Putting the 1 bond note at par with 1 USD is just a nightmare. Gresham’s law says, “bad money drives away good money.” Bond notes drove away US dollars from circulation. People tended to withhold their US dollar deposits funds and some externalise d it because they felt duped when their US dollars bank balances were simply assumed to be equivalent to bond notes, without any negotiation.

Now as a result of recent fiscal and monetary measures that separated FCAs from RTGS deposits advising that RTGS balances are no longer US dollars and the directive to foreign trucks to pay for fuel in foreign currency. It managed to trigger havoc in the economy due to disparities between bond notes, RTGS balances and US Dollars which led to shortage and birth of sky rocketing prices of basic commodities such as fuel, pharmaceuticals, cooking oil to mention a few. That resulted in a massive rejection of bond notes in preference to returning the US dollar into circulation. At this juncture, the Zimbabwean economy is depending on which currency to proceed with.

The massive rejection of bond notes in preference to the US dollar is an auto prediction of a good move to what is the best. Adoption of US dollar and Rand will tend to stabilise inflationary tendencies, raw materials are likely to become cheaper and affordable. That will boost investors’ confidence thereby definitely attracting FDI, since there will be no more disparities between foreign currency (USD or Rand) and local currency (bond notes).

However, some may begin to ask where the US dollar is and how to normalise the economy because bond note was adopted as a short-term measure as a result of shortage of US dollar.

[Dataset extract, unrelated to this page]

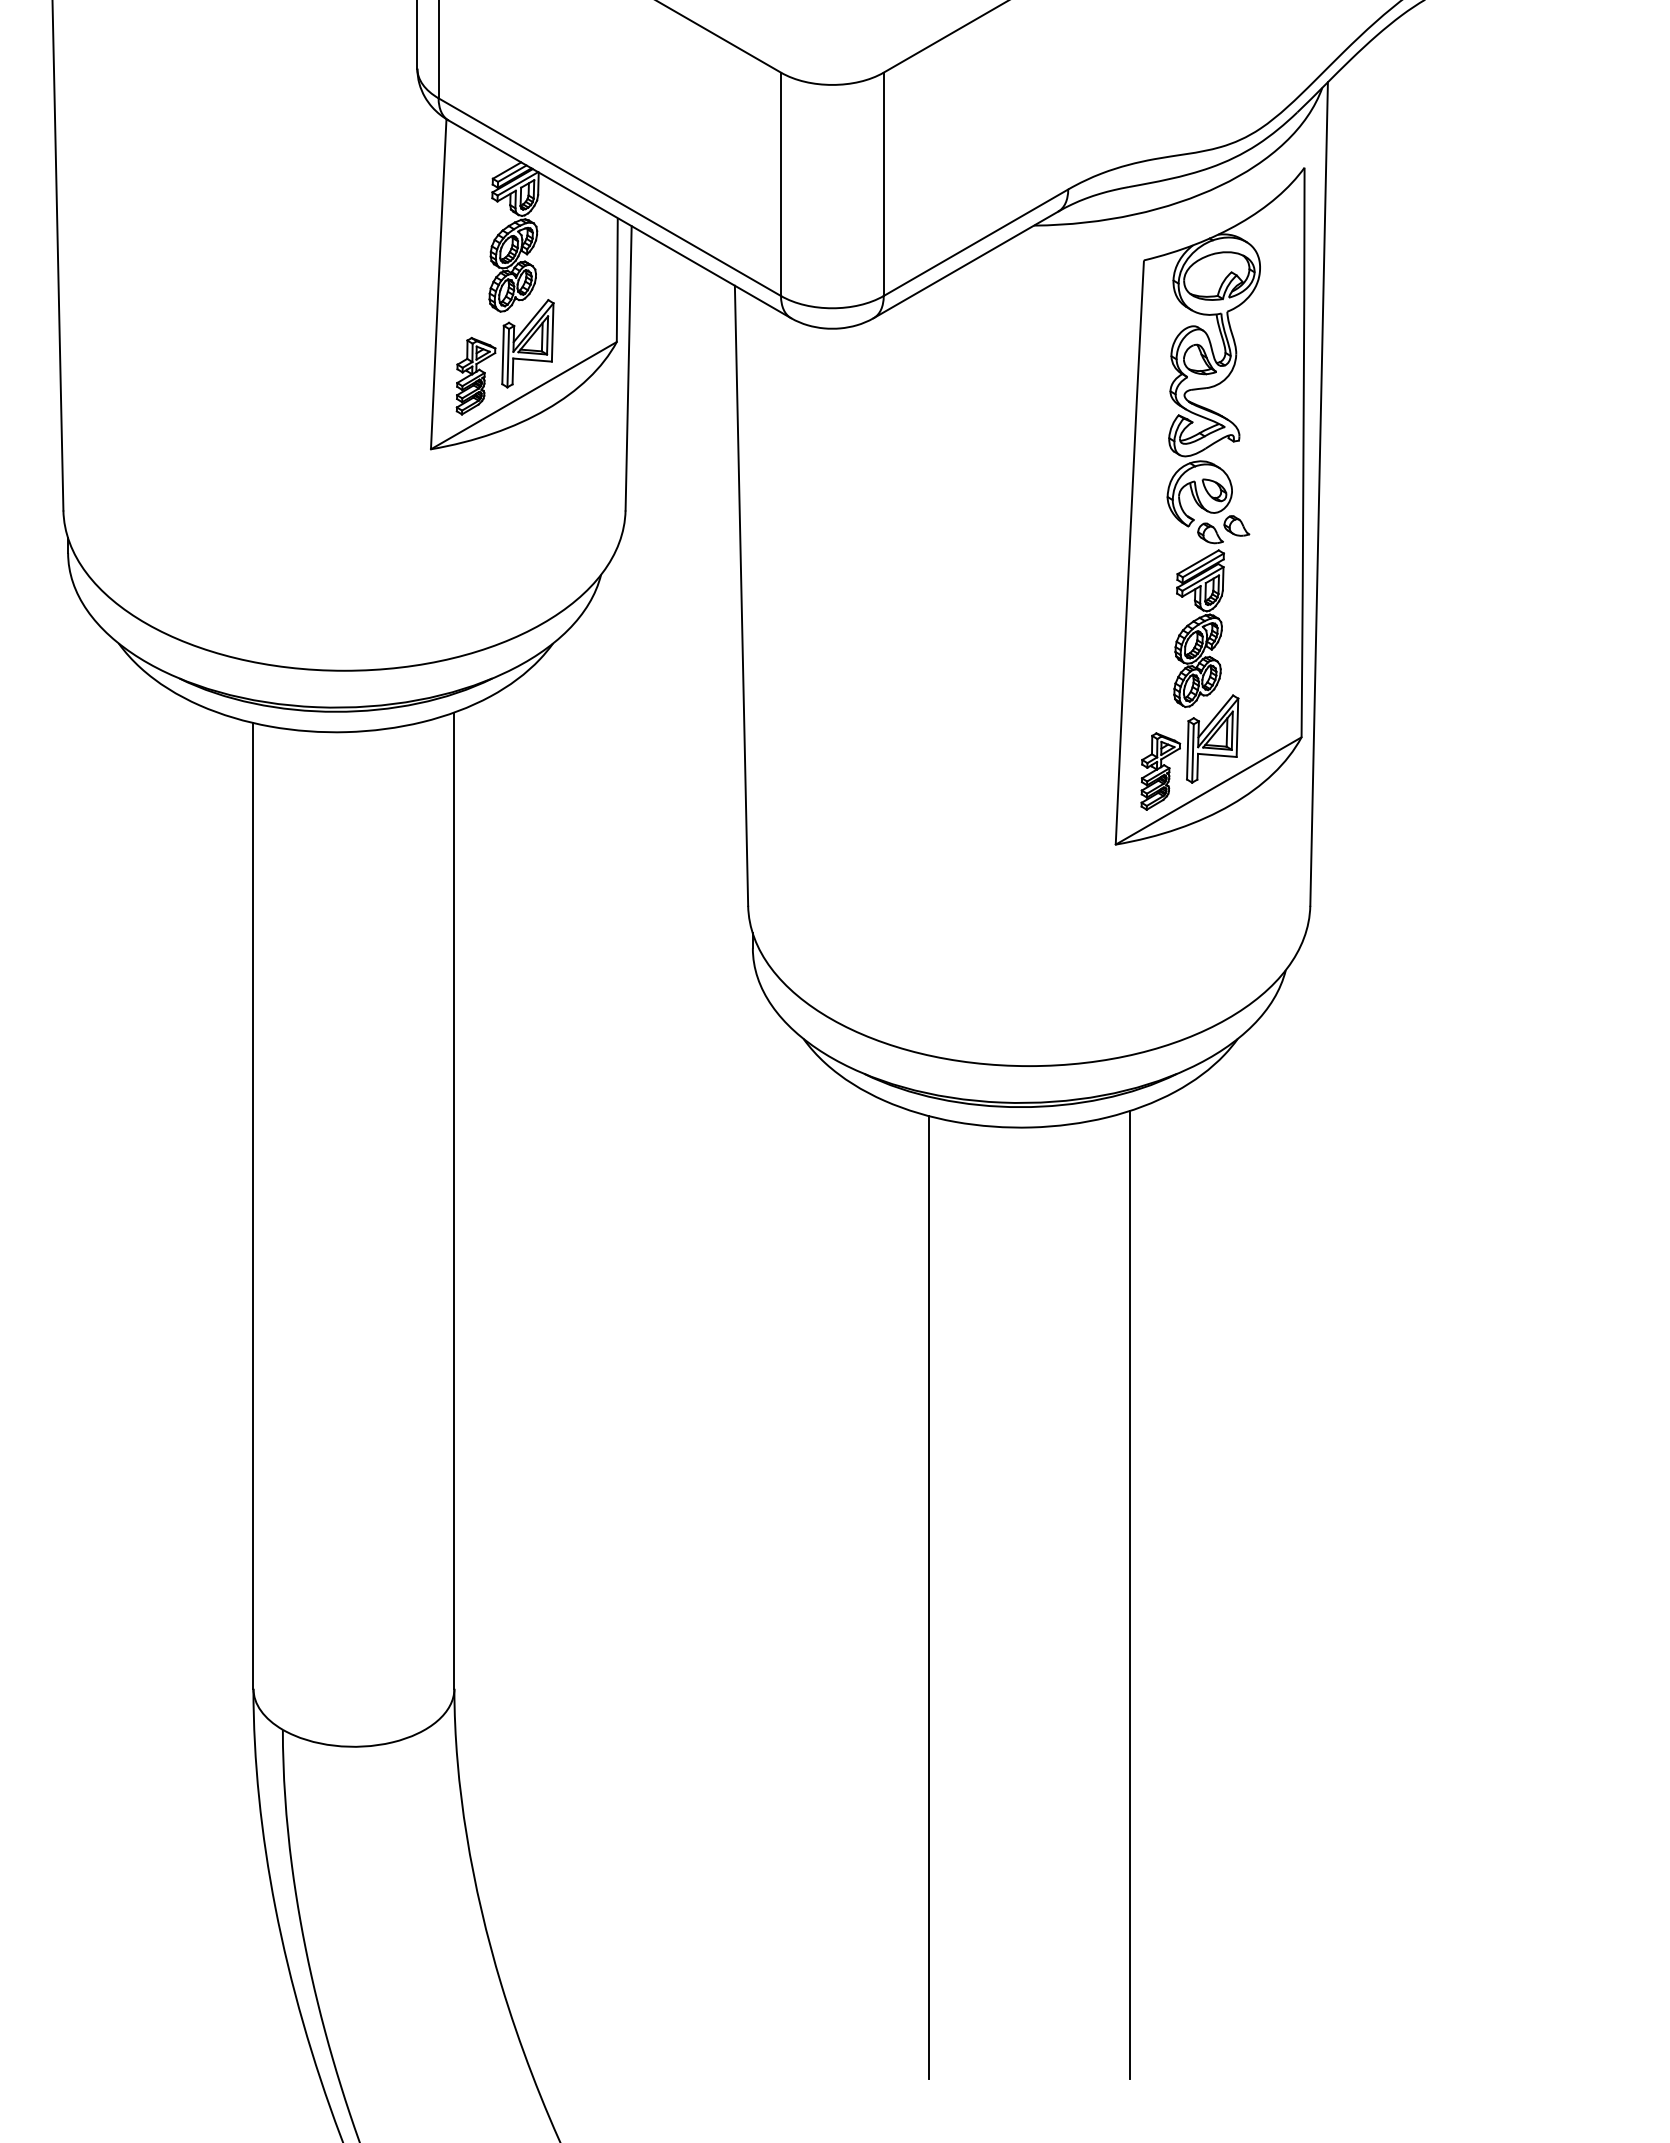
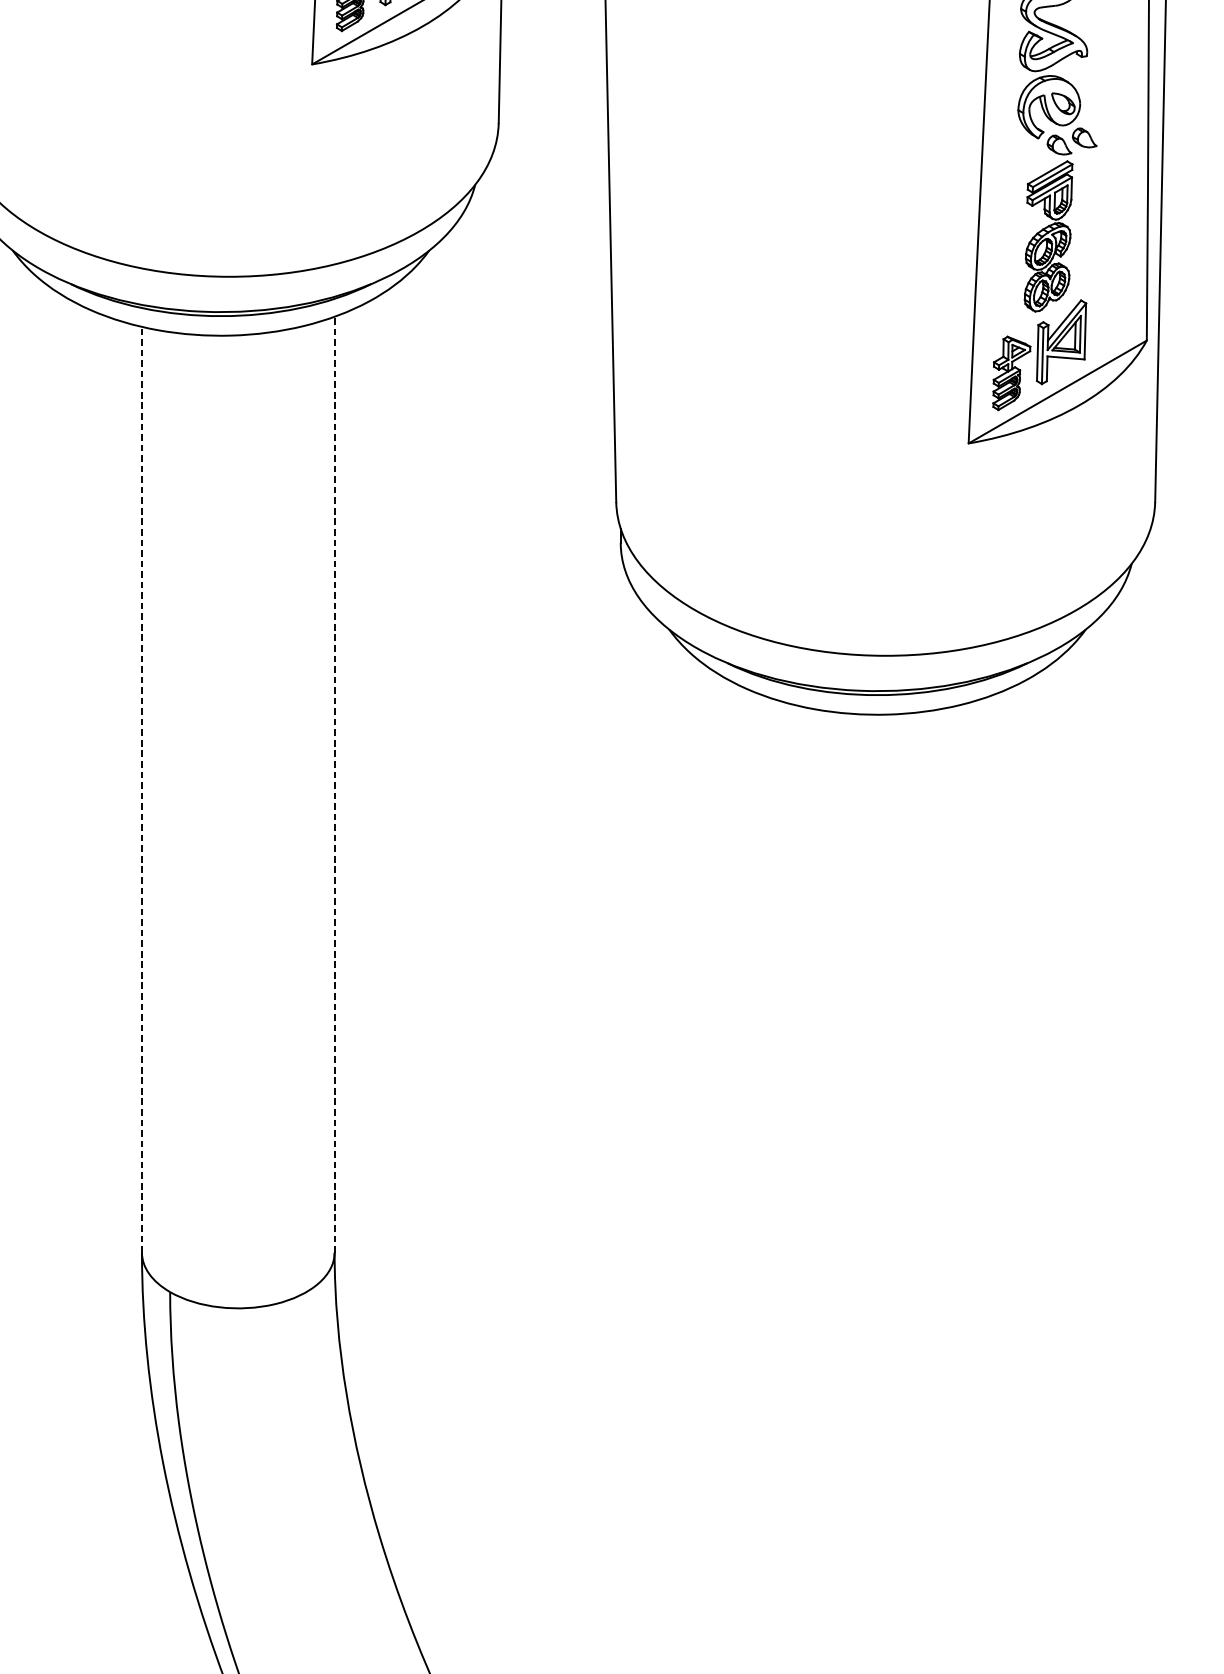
line: (454, 1200) -> (334, 784), solid -> dashed
line: (253, 1205) -> (142, 789), solid -> dashed
line: (1129, 1594) -> (981, 1162), removed
line: (928, 1597) -> (789, 1165), removed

First and foremost, there is need to sit on the drawing table. Our bills are too exaggerated. For instance, the wage bill for civil servants. According to the previous Civil Service Audit, the government could save as much as $400 million a year if they remove ghost workers, duplications and redundancies. So instead of borrowing that $400 million and pay at an interest we should have avoided that huge debt.

Another issue on wage bill is some exorbitant wages must be cut. Some salaries of government ministries heads need to be revised. Most of them are overpaid. The wages are not reasonably shared as they are supposed. From statistical analysis I made it shows that ¼ of civil servants wages are equivalent to the remaining ¾. Only the few enjoy life at the expense of others. The majority are paid below the poverty datum line.

The only way forward is to pay civil servants wages in US dollars that we borrow after revising the wage bill and deal with corrupt activities. It is also important to note that if we don’t revive and seriously open new industries we are doomed to fail. Even if we adopt use of Pound we will still fail, because of the currency siphoning effect on Zimbabwe import dependency.

Injecting foreign currency to ease the current economic situation will work but it’s a short term measure waiting for another economic recession. As long as our domestic industry is incapable of serving the domestic market and incompetent in exporting large quality volumes of products, we are going nowhere in terms of economic growth.

In a nutshell, it is important to note that it impossible for an unindustrialised country to have a positive influence on monetary measures. Rather, its trading partners will control them. Whichever currency to be adopted, for it to be successful, it demands a functional industry to deal with capital flight.